* Exercise goal *
Turn the lines of the material into a JSON list of strings, one string per line with blank lines left out, starting at the first line of the material and ending after the line that contains "ιατί πρέπει να".

Stored items from a collection:
◇ ◇ ◇
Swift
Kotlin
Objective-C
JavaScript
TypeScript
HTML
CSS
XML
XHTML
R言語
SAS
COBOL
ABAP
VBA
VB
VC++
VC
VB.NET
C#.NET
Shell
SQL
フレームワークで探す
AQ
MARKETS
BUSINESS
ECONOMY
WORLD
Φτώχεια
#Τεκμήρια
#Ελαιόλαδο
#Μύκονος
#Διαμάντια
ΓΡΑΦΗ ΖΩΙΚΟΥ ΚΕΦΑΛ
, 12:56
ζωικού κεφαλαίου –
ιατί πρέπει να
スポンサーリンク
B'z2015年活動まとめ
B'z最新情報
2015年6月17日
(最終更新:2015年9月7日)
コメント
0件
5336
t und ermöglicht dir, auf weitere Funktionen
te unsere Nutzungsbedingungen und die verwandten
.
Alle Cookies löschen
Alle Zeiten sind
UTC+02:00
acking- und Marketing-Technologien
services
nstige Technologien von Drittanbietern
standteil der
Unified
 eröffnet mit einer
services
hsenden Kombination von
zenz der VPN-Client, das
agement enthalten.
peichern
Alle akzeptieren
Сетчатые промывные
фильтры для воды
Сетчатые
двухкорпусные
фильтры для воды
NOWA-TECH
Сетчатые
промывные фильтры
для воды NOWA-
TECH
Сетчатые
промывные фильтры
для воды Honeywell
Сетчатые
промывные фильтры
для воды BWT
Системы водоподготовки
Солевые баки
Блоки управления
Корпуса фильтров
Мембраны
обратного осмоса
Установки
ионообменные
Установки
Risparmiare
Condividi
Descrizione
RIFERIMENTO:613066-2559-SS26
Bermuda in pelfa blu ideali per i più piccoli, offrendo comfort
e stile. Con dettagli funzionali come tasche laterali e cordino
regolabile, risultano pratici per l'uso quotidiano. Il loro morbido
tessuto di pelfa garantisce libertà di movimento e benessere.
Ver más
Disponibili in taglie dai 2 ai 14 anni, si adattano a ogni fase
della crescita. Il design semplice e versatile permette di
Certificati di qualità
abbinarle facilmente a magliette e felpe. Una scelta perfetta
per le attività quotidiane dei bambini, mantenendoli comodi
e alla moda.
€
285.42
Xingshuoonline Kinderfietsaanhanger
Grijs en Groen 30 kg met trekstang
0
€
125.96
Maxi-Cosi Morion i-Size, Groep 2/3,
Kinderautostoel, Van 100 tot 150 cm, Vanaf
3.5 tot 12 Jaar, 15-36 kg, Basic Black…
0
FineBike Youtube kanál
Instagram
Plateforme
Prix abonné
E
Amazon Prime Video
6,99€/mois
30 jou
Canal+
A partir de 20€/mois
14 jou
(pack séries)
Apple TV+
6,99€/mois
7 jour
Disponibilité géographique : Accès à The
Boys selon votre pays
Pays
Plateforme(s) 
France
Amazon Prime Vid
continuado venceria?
◇ ◇ ◇
* Task output *
[
  "Swift",
  "Kotlin",
  "Objective-C",
  "JavaScript",
  "TypeScript",
  "HTML",
  "CSS",
  "XML",
  "XHTML",
  "R言語",
  "SAS",
  "COBOL",
  "ABAP",
  "VBA",
  "VB",
  "VC++",
  "VC",
  "VB.NET",
  "C#.NET",
  "Shell",
  "SQL",
  "フレームワークで探す",
  "AQ",
  "MARKETS",
  "BUSINESS",
  "ECONOMY",
  "WORLD",
  "Φτώχεια",
  "#Τεκμήρια",
  "#Ελαιόλαδο",
  "#Μύκονος",
  "#Διαμάντια",
  "ΓΡΑΦΗ ΖΩΙΚΟΥ ΚΕΦΑΛ",
  ", 12:56",
  "ζωικού κεφαλαίου –",
  "ιατί πρέπει να"
]